Saul Hudson better known as Slash, the former lead guitarist of Guns N’ Roses (and later Snakepit and Velvet Revolver) is following in the footsteps of fellow rocker Rob Zombie and expanding his creative talents into the horror genre. The critically recognized guitarist (ranked him #2 on its list of the “10 Best Electric Guitar Players of All-Time”) announced at Sundance that he has launched a film production company, aptly called Slasher Films, and that he already has several projects in development.
Slash recently told Inside Movies that the has “four really great scripts” and that his film company will “go into production with one right after another starting with a film titled Nothing To Fear.
Here is what he had to say to Inside Movies starting with his description of Nothing to Fear:
“It’s a really well-written demon story. It’s basically about a God-fearing Christian family who gets relocated to a small town in Kansas called Stull, which unbenownst to them happens to be one of the seven gateways to hell, and they’ve been lured there for an annual sacrifice [the townfolk] do for the demon that appears every year to satiate his bloodlust — otherwise he goes on a rampage. The ironic thing is that Stull is a real town that has this Internet folklore: It actually is supposed to be one of the gateways to hell, and the Pope won’t fly over it. I looked it up and was blown away.”
“There’s another script called Theorem that’s about a mathematician who figures out the equation for evil and then, of course, there’s the hell that comes along with it.
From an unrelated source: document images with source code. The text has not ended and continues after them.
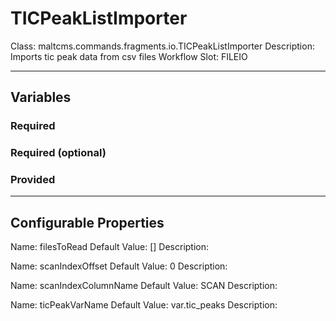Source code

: <h1>TICPeakListImporter</h1>
Class: maltcms.commands.fragments.io.TICPeakListImporter
Description: Imports tic peak data from csv files
Workflow Slot: FILEIO

---

<h2>Variables</h2>
<h3>Required</h3>

<h3>Required (optional)</h3>

<h3>Provided</h3>


---

<h2>Configurable Properties</h2>
Name: filesToRead
Default Value: []
Description: 

Name: scanIndexOffset
Default Value: 0
Description: 

Name: scanIndexColumnName
Default Value: SCAN
Description: 

Name: ticPeakVarName
Default Value: var.tic_peaks
Description: 


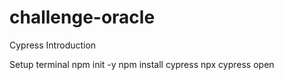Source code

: # challenge-oracle
Cypress Introduction 

Setup terminal
npm init -y
npm install cypress
npx cypress open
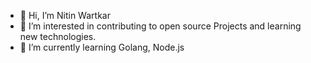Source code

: - 👋 Hi, I’m Nitin Wartkar
- 👀 I’m interested in contributing to open source Projects and learning new technologies.
- 🌱 I’m currently learning Golang, Node.js

<!---
nitinosiris/nitinosiris is a ✨ special ✨ repository because its `README.md` (this file) appears on your GitHub profile.
You can click the Preview link to take a look at your changes.
--->
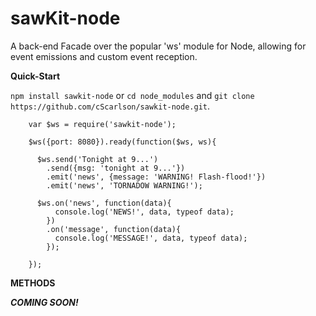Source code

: sawKit-node
===========

A back-end Facade over the popular 'ws' module for Node, allowing for event emissions and custom event reception.

**Quick-Start**

`npm install sawkit-node` or `cd node_modules` and `git clone https://github.com/cScarlson/sawkit-node.git`.

        var $ws = require('sawkit-node');
        
        $ws({port: 8080}).ready(function($ws, ws){
          
          $ws.send('Tonight at 9...')
            .send({msg: 'tonight at 9...'})
            .emit('news', {message: 'WARNING! Flash-flood!'})
            .emit('news', 'TORNADOW WARNING!');
          
          $ws.on('news', function(data){
              console.log('NEWS!', data, typeof data);
            })
            .on('message', function(data){
              console.log('MESSAGE!', data, typeof data);
            });
          
        });

**METHODS**

***COMING SOON!***


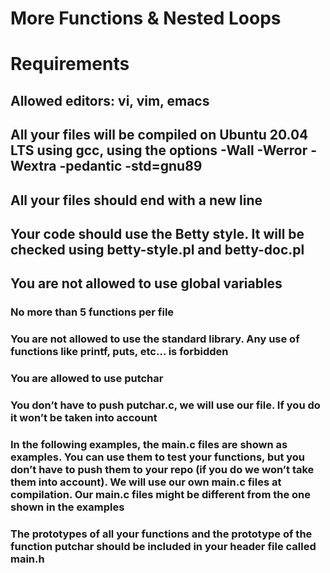 # More Functions & Nested Loops
# Requirements

## Allowed editors: vi, vim, emacs
## All your files will be compiled on Ubuntu 20.04 LTS using gcc, using the options -Wall -Werror -Wextra -pedantic -std=gnu89
## All your files should end with a new line

## Your code should use the Betty style. It will be checked using betty-style.pl and betty-doc.pl
## You are not allowed to use global variables
### No more than 5 functions per file
### You are not allowed to use the standard library. Any use of functions like printf, puts, etc… is forbidden
### You are allowed to use putchar
### You don’t have to push putchar.c, we will use our file. If you do it won’t be taken into account
### In the following examples, the main.c files are shown as examples. You can use them to test your functions, but you don’t have to push them to your repo (if you do we won’t take them into account). We will use our own main.c files at compilation. Our main.c files might be different from the one shown in the examples
### The prototypes of all your functions and the prototype of the function putchar should be included in your header file called main.h
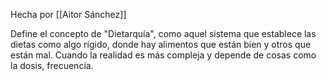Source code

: Hecha por [[Aitor Sánchez]]

Define el concepto de "Dietarquía", como aquel sistema que establece las dietas como algo rígido, donde hay alimentos que están bien y otros que están mal. Cuando la realidad es más compleja y depende de cosas como la dosis, frecuencia.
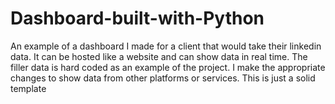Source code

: # Dashboard-built-with-Python
An example of a dashboard I made for a client that would take their linkedin data. It can be hosted like a website and can show data in real time. The filler data is hard coded as 
an example of the project. I make the appropriate changes to show data from other platforms or services. This is just a solid template
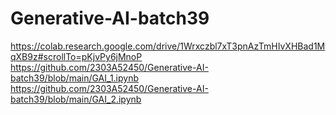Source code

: # Generative-AI-batch39
https://colab.research.google.com/drive/1Wrxczbl7xT3pnAzTmHIvXHBad1MqXB9z#scrollTo=pKjvPy6jMnoP
https://github.com/2303A52450/Generative-AI-batch39/blob/main/GAI_1.ipynb
https://github.com/2303A52450/Generative-AI-batch39/blob/main/GAI_2.ipynb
Then there’s another one called Wake the Dead, which is basically a modern, young Frankenstein story about a brilliant college student who’s discovered how to animate dead tissue — but he’s a teenager so he goes overboard. The last one is The Other Kingdom, which is about a big metropolitan hospital where the patients are overcome by an epidemic that turns them into these savage killing zombie types and the staff gets stuck in there with them.”
“We want to recapture the quality of horror like they made them in the ’70s, horror where you care about the characters and story. With Wake the Dead, Jay Russell, Slash and I hope to make a horror movie that sticks with you long after you’ve seen it.”
“When Jay and I met with Slash we immediately connected on our love of horror and the way we wanted to see horror films made. I never dreamed in a million years I’d get to meet Slash, let alone work with him. I’m thrilled. Thanks so much man!”